[Saved entries]
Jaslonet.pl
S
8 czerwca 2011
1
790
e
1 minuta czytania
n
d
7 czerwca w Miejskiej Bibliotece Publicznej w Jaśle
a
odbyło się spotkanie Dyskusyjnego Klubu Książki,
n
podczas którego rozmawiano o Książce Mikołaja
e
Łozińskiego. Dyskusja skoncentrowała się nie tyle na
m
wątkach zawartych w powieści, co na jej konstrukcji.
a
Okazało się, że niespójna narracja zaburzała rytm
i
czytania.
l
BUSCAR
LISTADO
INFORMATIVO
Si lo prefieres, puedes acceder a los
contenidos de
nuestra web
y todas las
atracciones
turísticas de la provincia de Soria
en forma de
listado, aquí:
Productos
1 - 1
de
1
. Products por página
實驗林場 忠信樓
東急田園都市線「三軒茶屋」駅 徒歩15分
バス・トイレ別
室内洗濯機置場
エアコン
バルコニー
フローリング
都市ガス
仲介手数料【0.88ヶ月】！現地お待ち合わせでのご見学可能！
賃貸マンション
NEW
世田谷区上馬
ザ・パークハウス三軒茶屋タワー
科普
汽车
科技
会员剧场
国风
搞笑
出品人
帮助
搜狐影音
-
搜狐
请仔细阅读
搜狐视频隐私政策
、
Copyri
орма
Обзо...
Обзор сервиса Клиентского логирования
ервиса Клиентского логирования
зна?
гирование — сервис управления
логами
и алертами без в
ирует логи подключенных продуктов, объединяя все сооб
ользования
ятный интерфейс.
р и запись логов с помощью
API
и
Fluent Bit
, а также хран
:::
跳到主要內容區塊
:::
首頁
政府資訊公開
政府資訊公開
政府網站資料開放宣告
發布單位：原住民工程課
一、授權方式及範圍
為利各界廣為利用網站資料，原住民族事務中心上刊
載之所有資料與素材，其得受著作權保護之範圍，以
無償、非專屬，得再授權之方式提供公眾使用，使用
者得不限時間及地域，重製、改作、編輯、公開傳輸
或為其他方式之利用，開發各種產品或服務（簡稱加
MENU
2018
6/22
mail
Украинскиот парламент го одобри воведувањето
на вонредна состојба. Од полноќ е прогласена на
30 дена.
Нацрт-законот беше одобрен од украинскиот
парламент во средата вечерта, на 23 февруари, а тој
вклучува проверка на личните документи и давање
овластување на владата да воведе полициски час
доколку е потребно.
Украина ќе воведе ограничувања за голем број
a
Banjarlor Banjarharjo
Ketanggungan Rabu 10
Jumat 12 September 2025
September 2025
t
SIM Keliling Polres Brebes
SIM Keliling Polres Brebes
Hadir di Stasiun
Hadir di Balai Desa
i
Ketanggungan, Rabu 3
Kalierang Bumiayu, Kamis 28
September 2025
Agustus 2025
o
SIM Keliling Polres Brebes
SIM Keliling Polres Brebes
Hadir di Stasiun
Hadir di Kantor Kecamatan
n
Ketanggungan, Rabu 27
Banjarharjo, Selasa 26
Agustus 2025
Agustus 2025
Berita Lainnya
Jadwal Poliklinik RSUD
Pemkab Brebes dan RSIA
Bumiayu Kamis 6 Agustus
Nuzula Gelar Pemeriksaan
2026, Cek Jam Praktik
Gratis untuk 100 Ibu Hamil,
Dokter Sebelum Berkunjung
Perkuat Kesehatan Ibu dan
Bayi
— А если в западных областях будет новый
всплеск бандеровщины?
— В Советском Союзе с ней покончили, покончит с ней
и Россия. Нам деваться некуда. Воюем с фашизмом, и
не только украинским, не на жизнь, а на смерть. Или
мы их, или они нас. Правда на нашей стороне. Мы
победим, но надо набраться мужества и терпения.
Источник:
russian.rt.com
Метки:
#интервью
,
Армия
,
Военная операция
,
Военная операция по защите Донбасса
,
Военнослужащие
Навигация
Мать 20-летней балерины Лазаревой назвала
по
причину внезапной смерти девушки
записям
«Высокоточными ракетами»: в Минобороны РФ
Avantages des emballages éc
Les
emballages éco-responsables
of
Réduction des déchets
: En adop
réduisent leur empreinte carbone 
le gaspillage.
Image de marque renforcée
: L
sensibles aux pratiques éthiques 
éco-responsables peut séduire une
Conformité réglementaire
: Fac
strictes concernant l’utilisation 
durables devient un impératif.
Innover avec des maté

Exercise description ▸ Wherever the word "Клиентского" occurs in the data above, copy the line it sits in.

Completed task ▸
Обзор сервиса Клиентского логирования
ервиса Клиентского логирования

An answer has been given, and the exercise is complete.